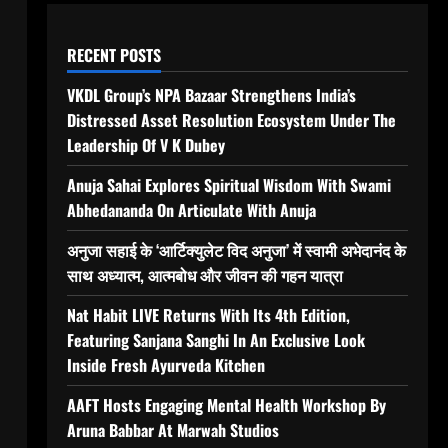
RECENT POSTS
VKDL Group’s NPA Bazaar Strengthens India’s
Distressed Asset Resolution Ecosystem Under The
Leadership Of V K Dubey
Anuja Sahai Explores Spiritual Wisdom With Swami
Abhedananda On Articulate With Anuja
अनुजा सहाई के ‘आर्टिक्युलेट विद अनुजा’ में स्वामी अभेदानंद के
साथ अध्यात्म, आत्मबोध और जीवन की गहन यात्रा
Nat Habit LIVE Returns With Its 4th Edition,
Featuring Sanjana Sanghi In An Exclusive Look
Inside Fresh Ayurveda Kitchen
AAFT Hosts Engaging Mental Health Workshop By
Aruna Babbar At Marwah Studios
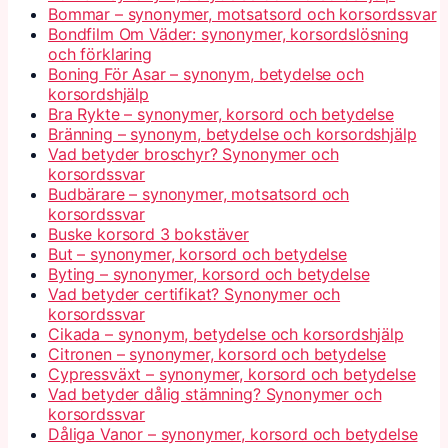
Bommar – synonymer, motsatsord och korsordssvar
Bondfilm Om Väder: synonymer, korsordslösning
och förklaring
Boning För Asar – synonym, betydelse och
korsordshjälp
Bra Rykte – synonymer, korsord och betydelse
Bränning – synonym, betydelse och korsordshjälp
Vad betyder broschyr? Synonymer och
korsordssvar
Budbärare – synonymer, motsatsord och
korsordssvar
Buske korsord 3 bokstäver
But – synonymer, korsord och betydelse
Byting – synonymer, korsord och betydelse
Vad betyder certifikat? Synonymer och
korsordssvar
Cikada – synonym, betydelse och korsordshjälp
Citronen – synonymer, korsord och betydelse
Cypressväxt – synonymer, korsord och betydelse
Vad betyder dålig stämning? Synonymer och
korsordssvar
Dåliga Vanor – synonymer, korsord och betydelse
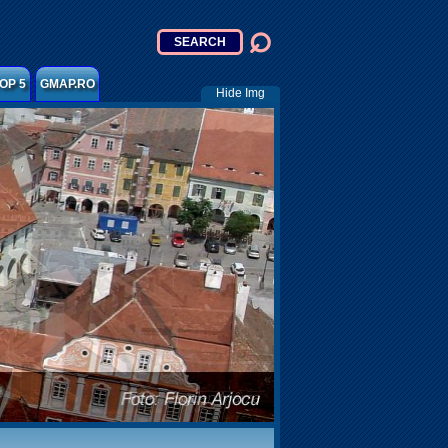
OP 5
GMAP.RO
Hide Img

--------

- _EXERCISE BRIEF_: Reproduce the text lines of the data above, renaming "korsordssvar" to "korsordslösning" everywhere and leaving everything else unchanged. Leave the pictures out of the answer.

- _COMPLETED EXERCISE_:
RECENT POSTS
VKDL Group’s NPA Bazaar Strengthens India’s
Distressed Asset Resolution Ecosystem Under The
Leadership Of V K Dubey
Anuja Sahai Explores Spiritual Wisdom With Swami
Abhedananda On Articulate With Anuja
अनुजा सहाई के ‘आर्टिक्युलेट विद अनुजा’ में स्वामी अभेदानंद के
साथ अध्यात्म, आत्मबोध और जीवन की गहन यात्रा
Nat Habit LIVE Returns With Its 4th Edition,
Featuring Sanjana Sanghi In An Exclusive Look
Inside Fresh Ayurveda Kitchen
AAFT Hosts Engaging Mental Health Workshop By
Aruna Babbar At Marwah Studios
Bommar – synonymer, motsatsord och korsordslösning
Bondfilm Om Väder: synonymer, korsordslösning
och förklaring
Boning För Asar – synonym, betydelse och
korsordshjälp
Bra Rykte – synonymer, korsord och betydelse
Bränning – synonym, betydelse och korsordshjälp
Vad betyder broschyr? Synonymer och
korsordslösning
Budbärare – synonymer, motsatsord och
korsordslösning
Buske korsord 3 bokstäver
But – synonymer, korsord och betydelse
Byting – synonymer, korsord och betydelse
Vad betyder certifikat? Synonymer och
korsordslösning
Cikada – synonym, betydelse och korsordshjälp
Citronen – synonymer, korsord och betydelse
Cypressväxt – synonymer, korsord och betydelse
Vad betyder dålig stämning? Synonymer och
korsordslösning
Dåliga Vanor – synonymer, korsord och betydelse
OP 5
GMAP.RO
Hide Img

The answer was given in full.